OK a couple of interesting posts, but where is the similar message and connection? I see it as democracy of opinion. Not the democracy of the modern western political system, where we have a stand up shouting match every few years followed by a fairly stable period where the rules are enforced by one view. More the traditional, possibly romanticised, view of democracy where the majority leads the way but without disregarding the opinions of the few. Was it the French Enlightenment philosopher Voltaire who said: ”I may hate your views, but I am willing to lay down my life for your right to express them” – a bit extreme when discussing data and ontologies, but the spirit is right.

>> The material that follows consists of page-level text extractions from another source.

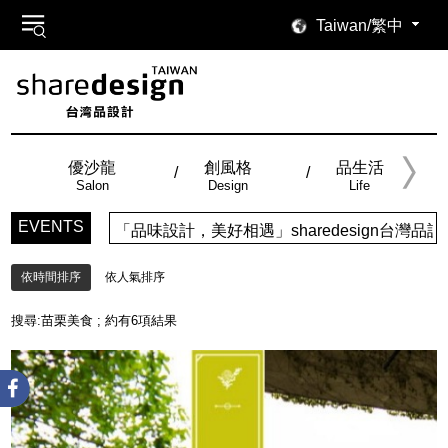
Taiwan/繁中
優沙龍
創風格
品生活
Salon
Design
Life
EVENTS
「品味設計，美好相遇」sharedesign台灣
依時間排序
依人氣排序
搜尋:
苗栗美食
; 約有
6
項結果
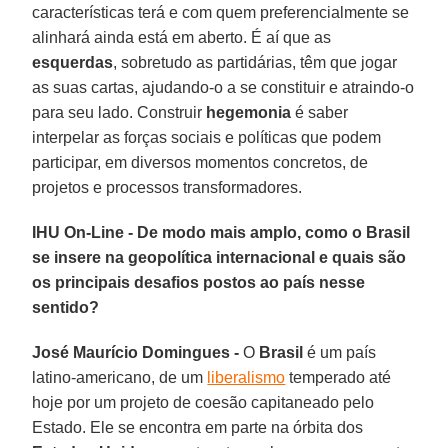
características terá e com quem preferencialmente se
alinhará ainda está em aberto. É aí que as
esquerdas
, sobretudo as partidárias, têm que jogar
as suas cartas, ajudando-o a se constituir e atraindo-o
para seu lado. Construir
hegemonia
é saber
interpelar as forças sociais e políticas que podem
participar, em diversos momentos concretos, de
projetos e processos transformadores.
IHU On-Line - De modo mais amplo, como o Brasil
se insere na geopolítica internacional e quais são
os principais desafios postos ao país nesse
sentido?
José Maurício Domingues -
O
Brasil
é um país
latino-americano, de um
liberalismo
temperado até
hoje por um projeto de coesão capitaneado pelo
Estado. Ele se encontra em parte na órbita dos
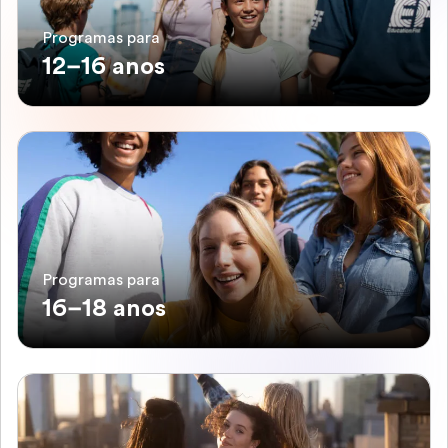
Programas para
12–16 anos
Programas para
16–18 anos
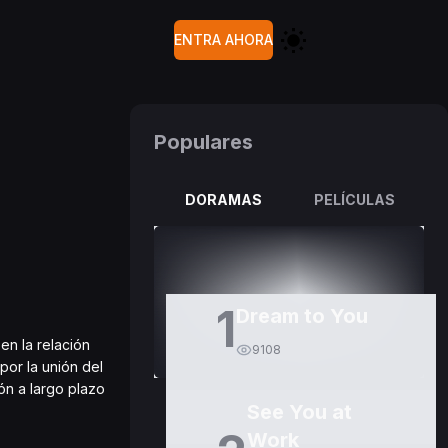
ENTRA AHORA
Populares
DORAMAS
PELÍCULAS
1
Dream to You
en la relación
9108
por la unión del
ón a largo plazo
See You at
Work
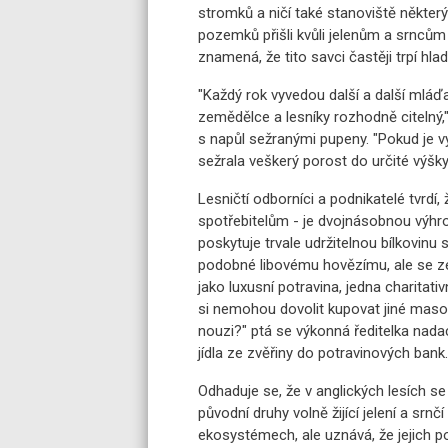
stromků a ničí také stanoviště některý
pozemků přišli kvůli jelenům a srnců
znamená, že tito savci častěji trpí h
"Každý rok vyvedou další a další mláďa
zemědělce a lesníky rozhodně citelný,
s napůl sežranými pupeny. "Pokud je vy
sežrala veškerý porost do určité výšky
Lesničtí odborníci a podnikatelé tvrdí
spotřebitelům - je dvojnásobnou výh
poskytuje trvale udržitelnou bílkovin
podobné libovému hovězímu, ale se ze
jako luxusní potravina, jedna charitativn
si nemohou dovolit kupovat jiné maso.
nouzi?" ptá se výkonná ředitelka nada
jídla ze zvěřiny do potravinových bank.
Odhaduje se, že v anglických lesích se
původní druhy volně žijící jelení a srnčí
ekosystémech, ale uznává, že jejich po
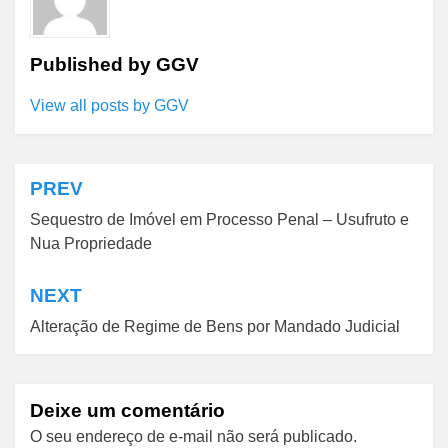
Published by
GGV
View all posts by GGV
PREV
Navegação
Sequestro de Imóvel em Processo Penal – Usufruto e
de
Nua Propriedade
Post
NEXT
Alteração de Regime de Bens por Mandado Judicial
Deixe um comentário
O seu endereço de e-mail não será publicado.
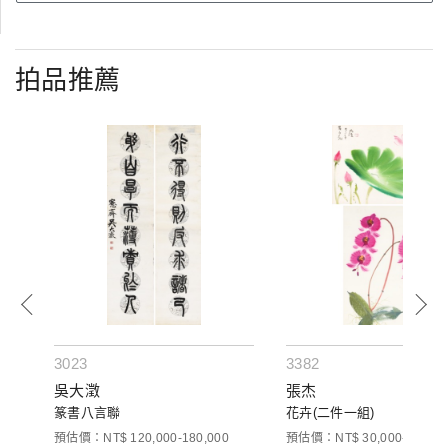
拍品推薦
3023
3382
吳大澂
張杰
篆書八言聯
花卉(二件一組)
00
預估價：NT$ 120,000-180,000
預估價：NT$ 30,000-50,000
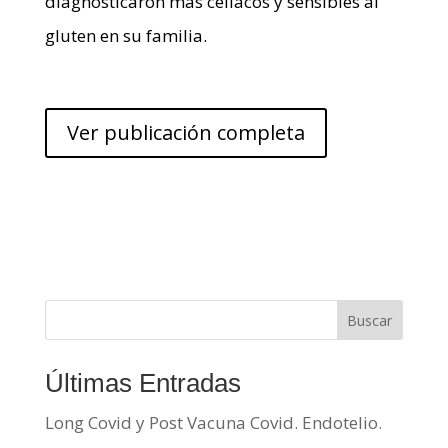
diagnosticaron más celíacos y sensibles al
gluten en su familia.
Ver publicación completa
Buscar
Últimas Entradas
Long Covid y Post Vacuna Covid. Endotelio.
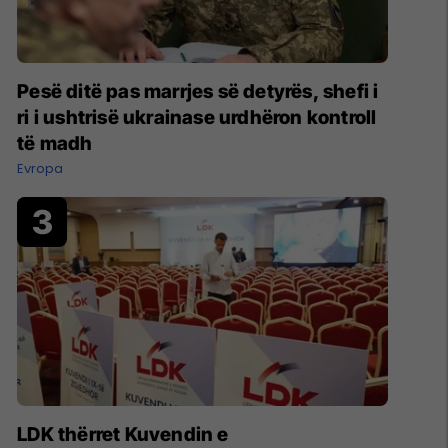
Pesë ditë pas marrjes së detyrës, shefi i
ri i ushtrisë ukrainase urdhëron kontroll
të madh
Evropa
LDK thërret Kuvendin e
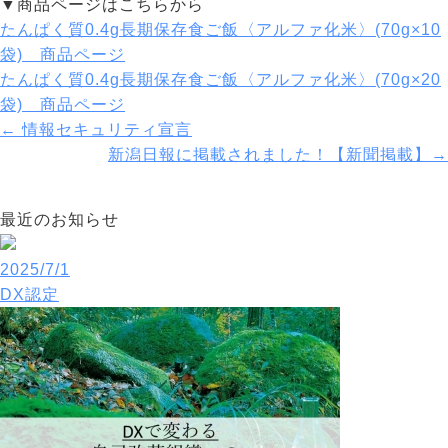
▼商品ページはこちらから
たんぱく質0.4g長期保存食ご飯〈アルファ化米〉(70g×10
袋) 商品ページ
たんぱく質0.4g長期保存食ご飯〈アルファ化米〉(70g×20
袋) 商品ページ
←
情報セキュリティ宣言
新潟日報に掲載されました！【新聞掲載】
→
最近のお知らせ
2025/7/1
DX認定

Once the majority of general data on the web becomes marked up as schema.org – it would be short sighted to ignore the gravitational force it will exert in the web of data if you want your data to be linked to and found. However, it will be incumbent on those behind Schema.org to maintain their ambition to deliver easy linking to more specialised vocabularies via their extension points. This way the ‘how’ of data publishing should become simpler, more widespread, and extensible. On the ‘what’ side of the the [structured] data publishing equation, the Wikidata team has an equal responsible to not only publish the majority definition of facts, but also clearly reflect the views of minorities – not a simple balancing act as often those with the more extreme views have the loudest voices.